Pero un día, hace varios años, él estaba hojeando una revista en la tienda cuando tropezó con la reseña de uno de mis libros. Supo que era yo por la fotografía que ilustraba la reseña, y después de eso las cosas cambiaron entre nosotros. Yo ya no era solamente un cliente más para Auggie, me había convertido en una persona distinguida. A la mayoría de la gente de importa un pepino los libros y los escritores, pero resultó que Auggie se consideraba un artista. Ahora que había descubierto el secreto de quién era yo, me recibió como un aliado, un confidente, un colega. A decir verdad, aquello me resultaba bastante embarazoso. Luego, casi inevitablemente, llegó el momento en que me preguntó si estaría dispuesto a ver sus fotografías. Dado su entusiasmo y buena voluntad, no parecía que hubiera manera de zafarme.

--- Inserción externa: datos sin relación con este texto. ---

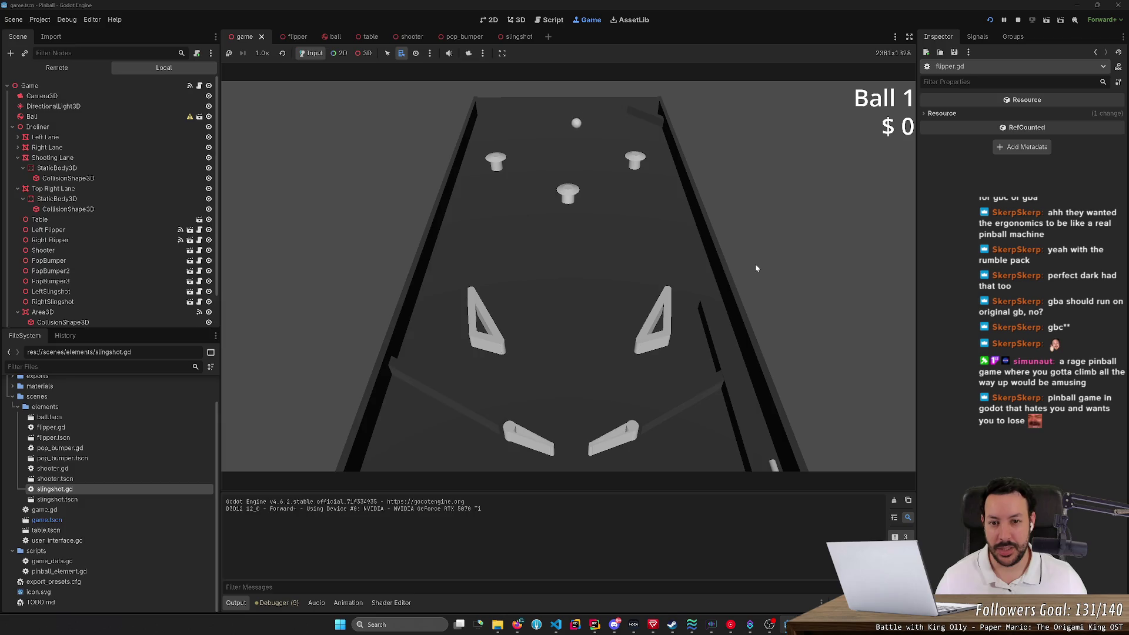
{"action": "key", "text": "Left"}
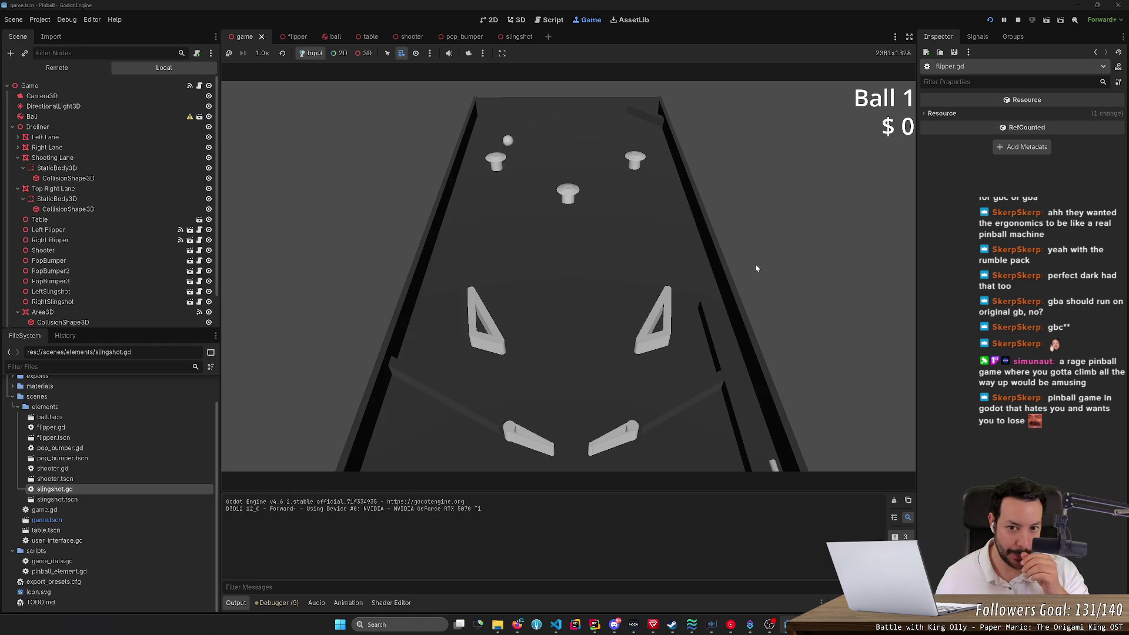
{"action": "key", "text": "Left"}
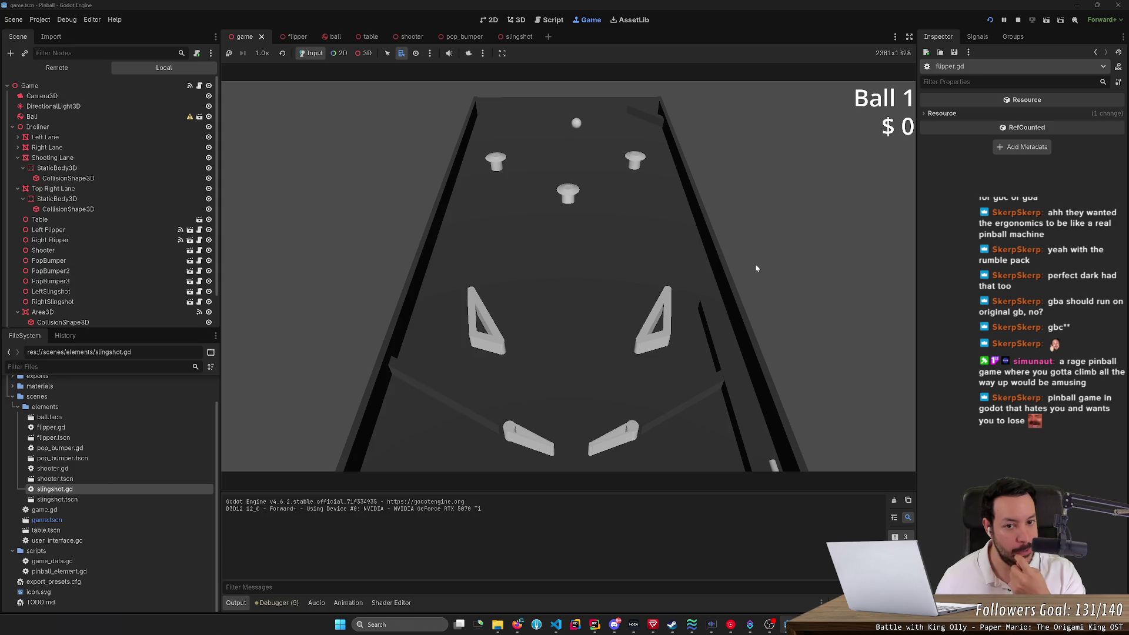
{"action": "key", "text": "Left"}
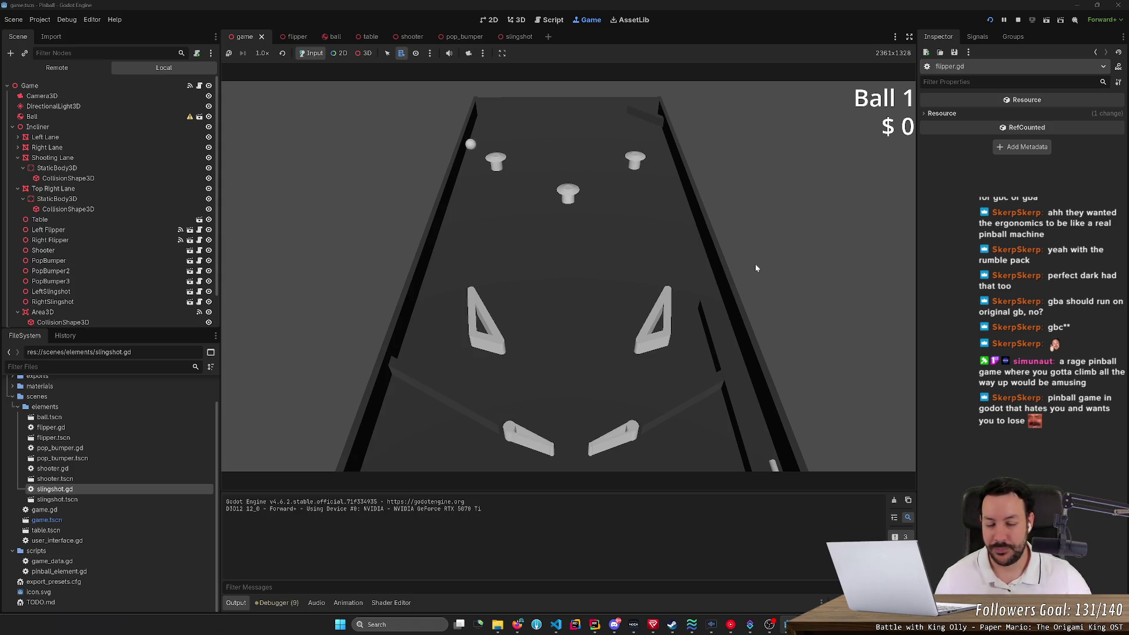
{"action": "key", "text": "Left"}
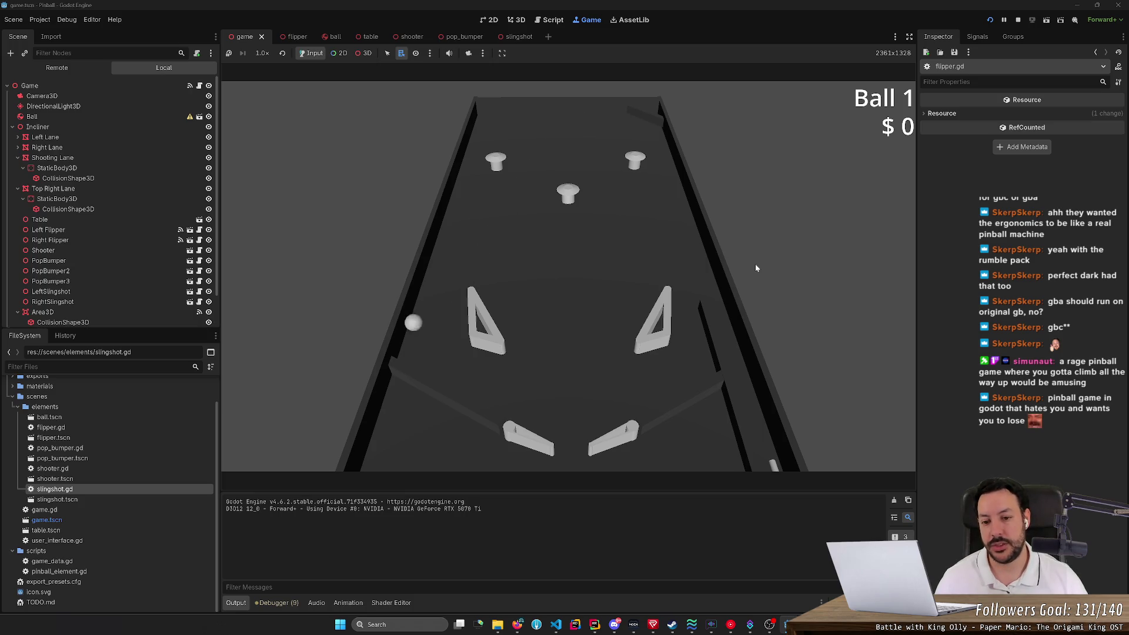
{"action": "key", "text": "Left"}
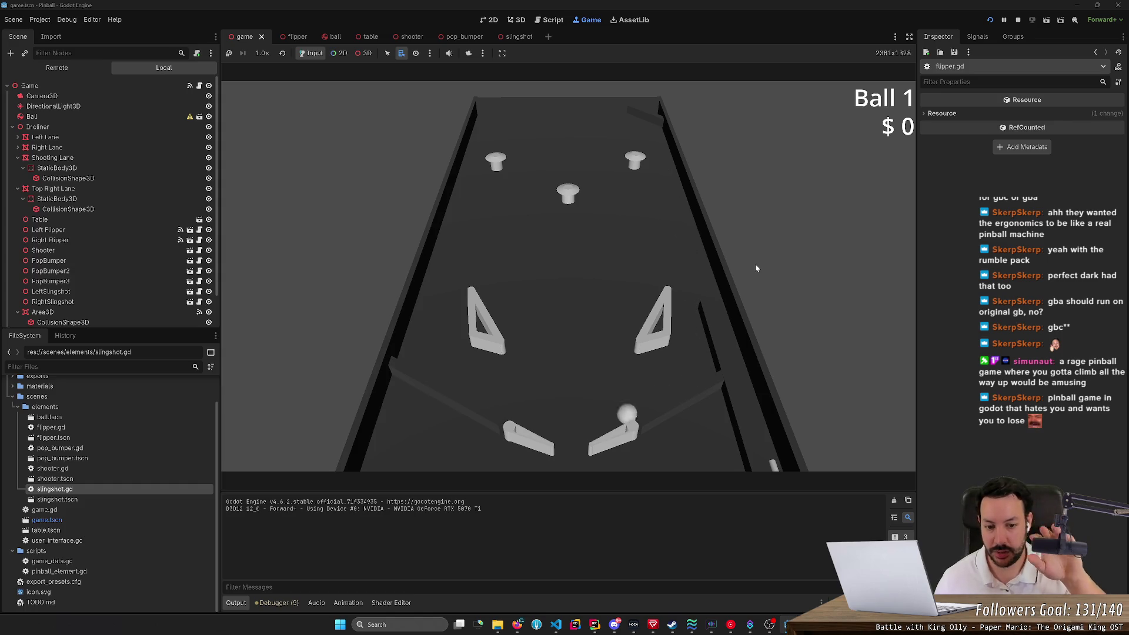
{"action": "key", "text": "Right"}
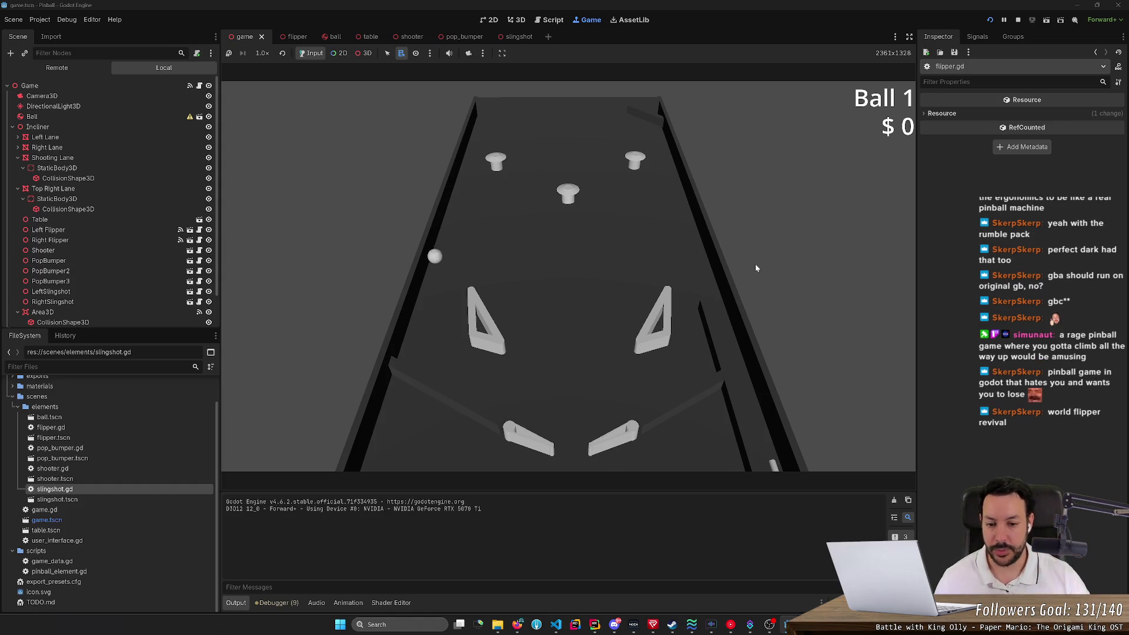
{"action": "key", "text": "Left"}
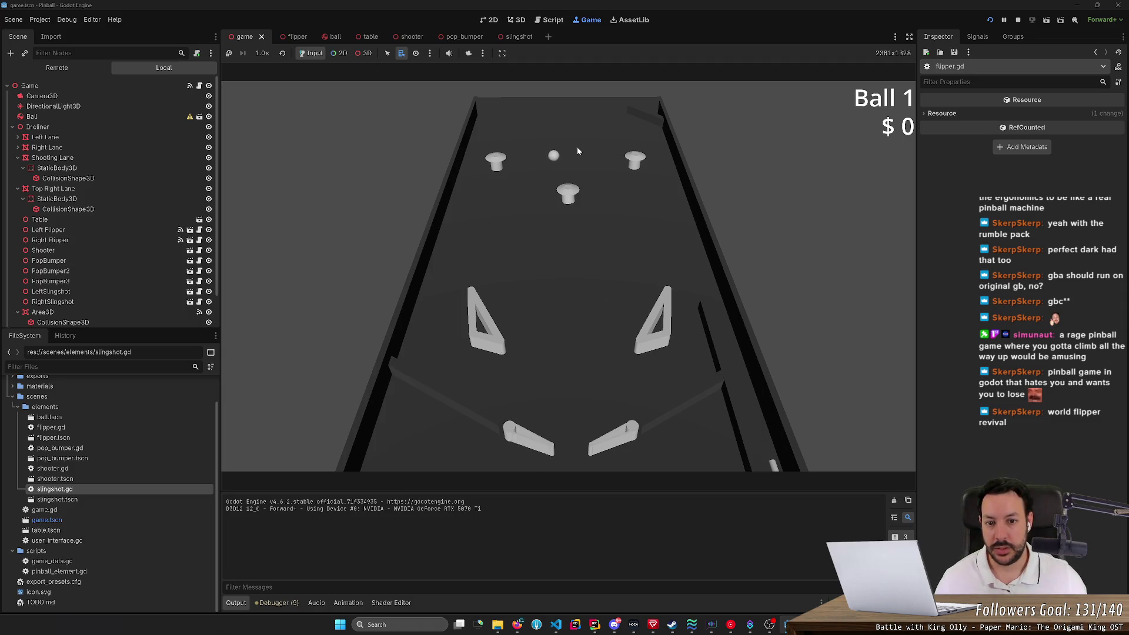
{"action": "key", "text": "Left"}
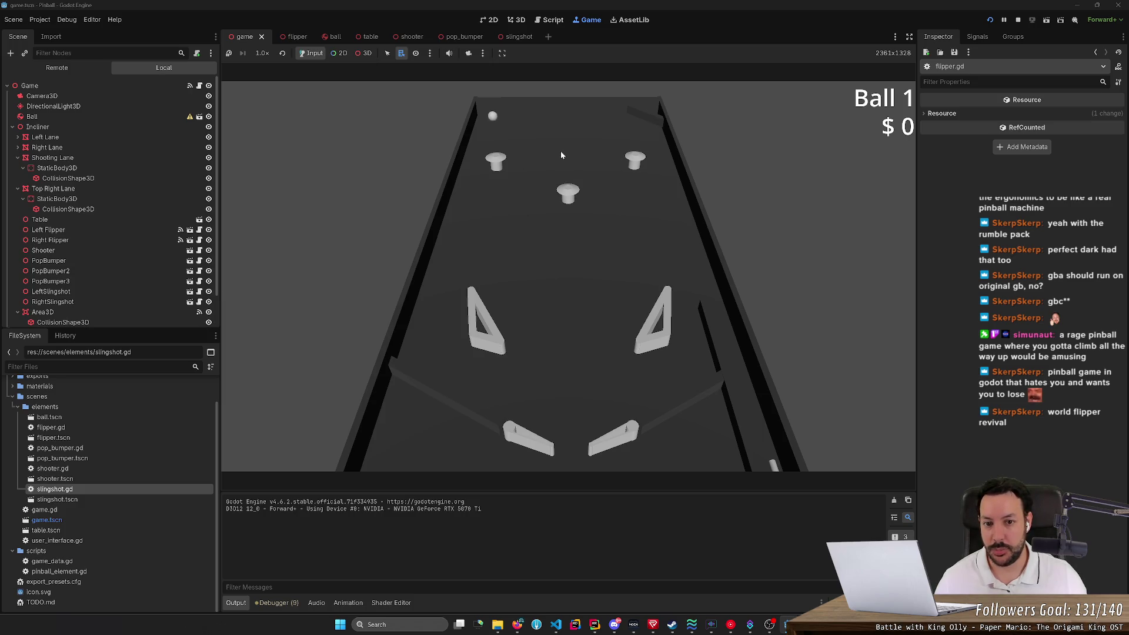
Drop the ball between the top bumpers, bat it with the left flipper, then reload the game.
{"action": "left_click", "coordinate": [558, 164]}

Sólo dios sabe que esperaba yo. Como mínimo, no era lo que Auggie me enseñó al día siguiente. En una pequeña trastienda sin ventanas abrió una caja de cartón de la que sacó doce álbumes de fotos negros e idénticos. Dijo que aquélla era la obra de su vida, y no le llevaba más de cinco minutos al día hacerla. Todas las mañanas durante los últimos doce años había ido a la esquina de la avenida Atlantic y la calle Clinton exactamente a las siete y había hecho una sola fotografía en color de exactamente la misma vista. El proyecto abarcaba ahora más de cuatro mil fotografías. Cada año representaba un año diferente y todas las fotografías estaban dispuestas en secuencias, del 1 de enero al 31 de diciembre, con las fechas cuidadosamente anotadas debajo de cada una.
Mientras recorría los álbumes y empezaba a estudiar la obra de Auggie, no sabía qué pensar. Mi primera impresión fue que se trataba de lo más extraño y desconcertante que había visto nunca. Todas las fotografías eran iguales. Todo el proyecto era un monótono ataque de repetición, la misma calle y los mismos edificios una y otra vez, un inacabable delirio de imágenes redundantes. No se me ocurría qué podía decirle a Auggie, así que continué pasando las páginas, asintiendo con la cabeza con fingida aprobación. Auggie se mostraba imperturbable, mientras me miraba con una sonrisa franca, pero cuando llevaba varios minutos hojeando los álbumes, de repente me interrumpió y dijo:
- Vas demasiado deprisa. Nunca lo entenderás si no vas más despacio.
Tenía razón, desde luego. Si no miras con detenimiento, nunca conseguirás ver nada. Cogí otro álbum y me obligué a ir más lentamente. Presté más atención a los detalles, me fijé en los cambios climáticos, observé las variaciones en el ángulo de la luz a medida que avanzaban las estaciones. Al cabo de un rato pude detectar sutiles diferencias en el flujo del tráfico, prever el ritmo de los diferentes días (la actividad de la mañana laborable, la relativa calma de los fines de semana, el contraste entre los sábados y los domingos).
Y luego, poco a poco, empecé a reconocer algunos rostros de la gente en segundo plano, los transeuntes camino de su trabajo, las mismas personas en el mismo lugar todas las mañanas viviendo un instante de sus vidas en el objetivo de la cámara de Auggie.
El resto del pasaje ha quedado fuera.